» TEXTAUSZUG:
● ● ● ● ● ● ●

Westafrika: Inklusion von Kindern mit Behinderung
Seit 2012 leitet Handicap International das Projekt APPEHL für die volle Teilhabe von Kindern mit Behinderung an Bildungsmaßnahmen. Unser Ziel ist es, damit die schulische Situation von 170.000 Kindern mit Behinderung in neun westafrikanischen Ländern zu verbessern. Sandra Boisseau, die unser Projekt von Dakar (Senegal) aus koordiniert, berichtet uns von den Aktionen, die bereits durchgeführt wurden, um die Barrieren im Bereich der Bildung für diese Kinder abzubauen.
Bénédicte Leguezim hat eine Sehbehinderung. Im Alter von 12 Jahren besucht sie die 1. Klasse der Grundschule von Lama Kolide. | © Studio Cabrelli / Handicap International
Wie sieht die schulische Situation von Kindern mit Behinderung in Westafrika aus?
Die Zahl der Kinder, die nicht zur Schule gehen, war von 2000-2008 noch rückläufig, doch jetzt hat sie sich 2008 nicht mehr verringert. UNICEF zufolge lebt mehr als die Hälfte der 58 Millionen Kinder, die keine Schule besuchen, in West- und Zentralafrika. Es gibt mehrere entscheidende Gründe dafür, warum Kinder nicht zur Schule gehen. Dazu zählen unter anderem die Entfernung zur Schule, die Armut der Familien, die gesundheitlichen Probleme des Kindes, das Geschlecht, die soziale Stigmatisierung oder vorhandene Konflikte und Gewalt. Durch die Behinderung werden der Schuleintritt und die schulische Laufbahn der Kinder noch zusätzlich erschwert.

● ● ● ● ● ● ●

» GESAMMELTE DATEN:
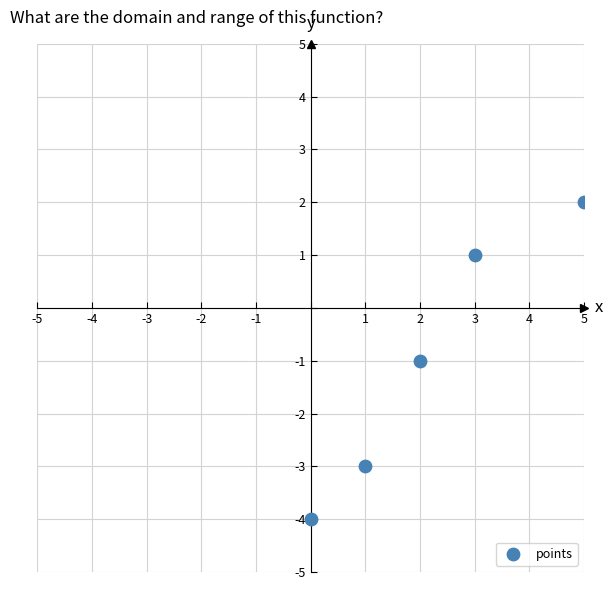

What is the range of Y values (max minus min)?

6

● ● ● ● ● ● ●

» AUFGABE 1:
Fasse im Text über Westafrika den Absatz, der mit „Seit 2012 leitet Handicap International“ beginnt, in Stichpunkten zusammen. Die wesentlichen Angaben sollen erhalten bleiben.
» AUFGABE 2:
Gib aus dem Text über Westafrika den Abschnitt wortgetreu wieder, der mit den Worten „Westafrika: Inklusion von“ beginnt und mit „in Westafrika aus?“ endet.
» AUFGABE 3:
Prüfe anhand des Textes über Westafrika, ob die folgenden Aussagen zutreffen. Antworte jeweils mit Ja oder Nein und zitiere die entscheidende Textstelle wörtlich.
(a) Das Projekt APPEHL wird seit 2012 von Handicap International geleitet.
(b) Sandra Boisseau koordiniert das Projekt von Abidjan aus.
(c) Nach Angaben von UNICEF lebt mehr als die Hälfte der 58 Millionen Kinder ohne Schulbesuch in West- und Zentralafrika.

» LÖSUNG 1:
- Projekt APPEHL, seit 2012 von Handicap International geleitet
- Ziel: volle Teilhabe von Kindern mit Behinderung an Bildungsmaßnahmen
- Angestrebt: bessere schulische Situation für 170.000 Kinder mit Behinderung in neun westafrikanischen Ländern
- Koordination: Sandra Boisseau, von Dakar (Senegal) aus
- Sie berichtet über bereits durchgeführte Aktionen zum Abbau von Bildungsbarrieren für diese Kinder

» LÖSUNG 2:
Westafrika: Inklusion von Kindern mit Behinderung
Seit 2012 leitet Handicap International das Projekt APPEHL für die volle Teilhabe von Kindern mit Behinderung an Bildungsmaßnahmen. Unser Ziel ist es, damit die schulische Situation von 170.000 Kindern mit Behinderung in neun westafrikanischen Ländern zu verbessern. Sandra Boisseau, die unser Projekt von Dakar (Senegal) aus koordiniert, berichtet uns von den Aktionen, die bereits durchgeführt wurden, um die Barrieren im Bereich der Bildung für diese Kinder abzubauen.
Bénédicte Leguezim hat eine Sehbehinderung. Im Alter von 12 Jahren besucht sie die 1. Klasse der Grundschule von Lama Kolide. | © Studio Cabrelli / Handicap International
Wie sieht die schulische Situation von Kindern mit Behinderung in Westafrika aus?

» LÖSUNG 3:
(a) Ja: „Seit 2012 leitet Handicap International das Projekt APPEHL“
(b) Nein: „Sandra Boisseau, die unser Projekt von Dakar (Senegal) aus koordiniert“
(c) Ja: „UNICEF zufolge lebt mehr als die Hälfte der 58 Millionen Kinder, die keine Schule besuchen, in West- und Zentralafrika.“